# Cool Color Changing Umbrella



## Karren (Mar 25, 2010)

Black with white spatters until it rains and then the white turns neon colors!! How cool is that? and only$38 at MoMA Store - Color-Changing Umbrella

Source - shelterrific


----------



## Darla (Mar 25, 2010)

i thought this was going to be very lame and a real waste, but that does seem kinda cool


----------



## Johnnie (Mar 25, 2010)

I would use that! Haha!


----------



## blueangel1023 (Mar 25, 2010)

lol, I used to work at the MoMa Design store...the concept is cute, but unfortunately MoMa umbrellas are of poor quality. I don't know how many customers came to me asking for a refund/exchange when they bring back a mangled umbrella which they bought last wk. Unless you buy the big umbrellas with long handles (which are more studier) I would invest in a Jcrew umbrella. I had mine for 3 yrs and it still works great. they come in a nice variety of colors





Hmm, this umbrella is under a different designer, so maybe the quality could be better.
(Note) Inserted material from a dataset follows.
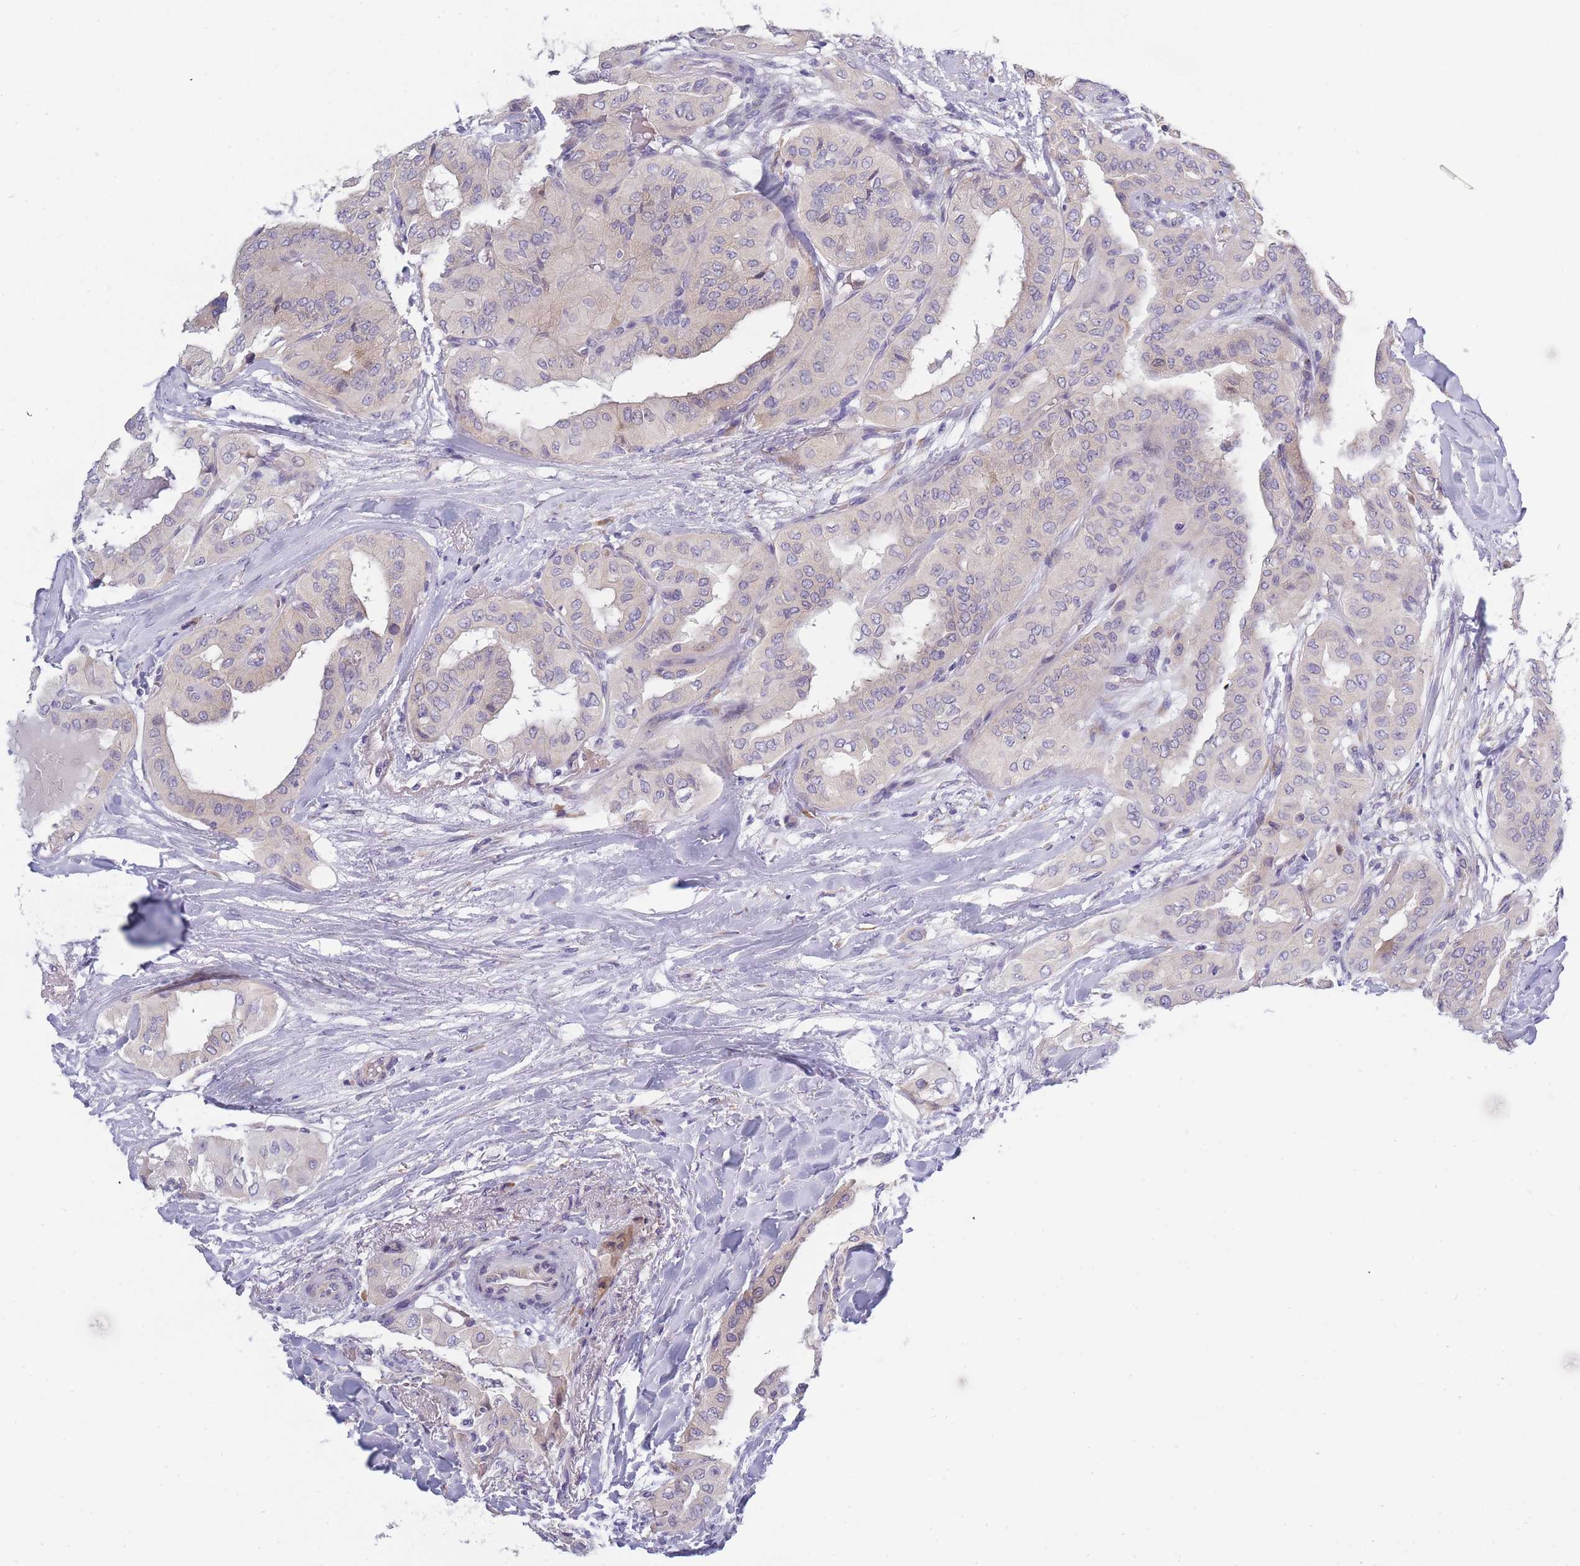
{"staining": {"intensity": "weak", "quantity": "<25%", "location": "cytoplasmic/membranous"}, "tissue": "thyroid cancer", "cell_type": "Tumor cells", "image_type": "cancer", "snomed": [{"axis": "morphology", "description": "Papillary adenocarcinoma, NOS"}, {"axis": "topography", "description": "Thyroid gland"}], "caption": "The histopathology image demonstrates no significant expression in tumor cells of papillary adenocarcinoma (thyroid). Brightfield microscopy of immunohistochemistry stained with DAB (brown) and hematoxylin (blue), captured at high magnification.", "gene": "NDUFAF6", "patient": {"sex": "female", "age": 59}}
I'm going to ask my former coworkers for reviews on this. If it's nice and sturdy, I might buy one for myself! haha


----------



## magosienne (Mar 25, 2010)

Cool ! I like this one, it would change from my boring black one. I agree the long handle umbrellas are the best stuff, the one we have at home we've had it for many years, me i buy a small one every year, if not two.


----------



## Eyebrights (Mar 25, 2010)

Very cool, I wonder what it's made of.


----------



## HairEgo (Mar 26, 2010)

Thats pretty neat, but im kinda hung up on my Burberry and Coach umbrellas


----------



## Dalylah (Mar 26, 2010)

It's very cute but we use umbrellas to avoid heat in Southern California, not rain lol


----------



## honeymomo (Apr 1, 2010)

That's pretty cool, but I wish it had a better looking patterns! Maybe like flowers or something.. why is it splats?! :s


----------



## Ricci (Apr 1, 2010)

Ya I hate the splats ,but cool idea!


----------



## Karren (Apr 1, 2010)

My daughter the paintball fanatic would love it!!


----------